Drawbacks of other build systems  Due to complexity of the nightlies, if we used another build automation system we would still require the following:  Scripts to set up the environment and perform all the build stages.  A web summary page (like we have now) with its own database – something like the BuildBot waterfall page will not contain all of the information we need.  Scripts to place all build data into a database.  Manually defined slots and platforms – we would likely have to add all configurations to the web interface, so editing would become more complicated.

Drawbacks of other build systems (cont.)  Complexity of nightlies mean a lot of time must be spent integrating the current working infrastructure.  No direct support for our current build tools – typically it is much easier to integrate with something like a Maven project, for which there are many plugins/tutorials.  It would not be as easy to extend for the other users of the current system (e.g. LHCb).  We would also be reliant on a build system we don’t have full control over.  We chose Hudson to look into as it is easily extendable, simple to use and is being actively developed.

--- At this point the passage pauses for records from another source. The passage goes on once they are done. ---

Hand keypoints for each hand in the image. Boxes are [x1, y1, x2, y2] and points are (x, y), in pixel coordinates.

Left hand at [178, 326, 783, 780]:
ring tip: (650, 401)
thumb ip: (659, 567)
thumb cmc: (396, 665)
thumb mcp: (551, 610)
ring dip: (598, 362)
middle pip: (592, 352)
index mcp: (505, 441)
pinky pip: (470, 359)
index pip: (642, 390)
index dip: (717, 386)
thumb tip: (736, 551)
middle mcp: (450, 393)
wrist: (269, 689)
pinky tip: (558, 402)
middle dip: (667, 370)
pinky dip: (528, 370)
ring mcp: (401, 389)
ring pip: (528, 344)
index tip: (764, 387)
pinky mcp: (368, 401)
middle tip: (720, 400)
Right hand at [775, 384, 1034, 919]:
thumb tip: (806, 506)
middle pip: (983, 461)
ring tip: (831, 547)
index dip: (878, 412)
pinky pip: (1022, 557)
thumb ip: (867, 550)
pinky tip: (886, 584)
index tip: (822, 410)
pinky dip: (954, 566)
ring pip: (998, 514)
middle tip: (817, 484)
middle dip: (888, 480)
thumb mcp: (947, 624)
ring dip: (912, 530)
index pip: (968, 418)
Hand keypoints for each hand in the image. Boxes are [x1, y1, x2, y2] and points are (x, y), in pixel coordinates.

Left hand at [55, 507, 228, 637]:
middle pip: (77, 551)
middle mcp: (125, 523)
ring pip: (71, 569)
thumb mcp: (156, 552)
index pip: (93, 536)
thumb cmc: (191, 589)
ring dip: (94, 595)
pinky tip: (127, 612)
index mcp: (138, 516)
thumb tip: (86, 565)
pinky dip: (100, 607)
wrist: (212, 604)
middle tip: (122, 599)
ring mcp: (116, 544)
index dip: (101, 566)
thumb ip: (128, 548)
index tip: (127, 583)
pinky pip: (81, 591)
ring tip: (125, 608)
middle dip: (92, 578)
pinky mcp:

Hudson  I attempted to use Hudson to build an entire slot:  To have multiple configurations for a single job a ‘matrix project’ that creates all possible combinations from given lists must be used.  This would generate 162+ possibilities (of which we run 20) which can only be filtered using a single groovy statement.  This leaves separate jobs for everything, so we would potentially have to:  Create a job for each project (ROOT, RELAX, CORAL, etc).  Create a job for each slot/platform combination so that they can be called individually or as a group.  Create a slot job that would set all the options for each project in environment variables for the build scripts to use, and lists all the projects to build.  The only other option is to leave the configuration inside the current infrastructure, and use Hudson as a tool just for client/server interaction.  There is also the minor issue of Hudson being forked to Jenkins over a trademark dispute with Oracle in January.

Future of our infrastructure  We are slowly moving towards implementations of the following core set of features:  The client/server interaction will be like the other build automation software – the server will keep track of connected clients, and distribute jobs to them.  Ability to add jobs to the queue via a web interface, as well as kill them or remove from the queue.  Ability for a job to timeout.  Estimated completion times.  Ability to run the same job more than once in a day without overwriting the previous build (going towards continuous integration).  But various changes have had to be made to the infrastructure to make these possible.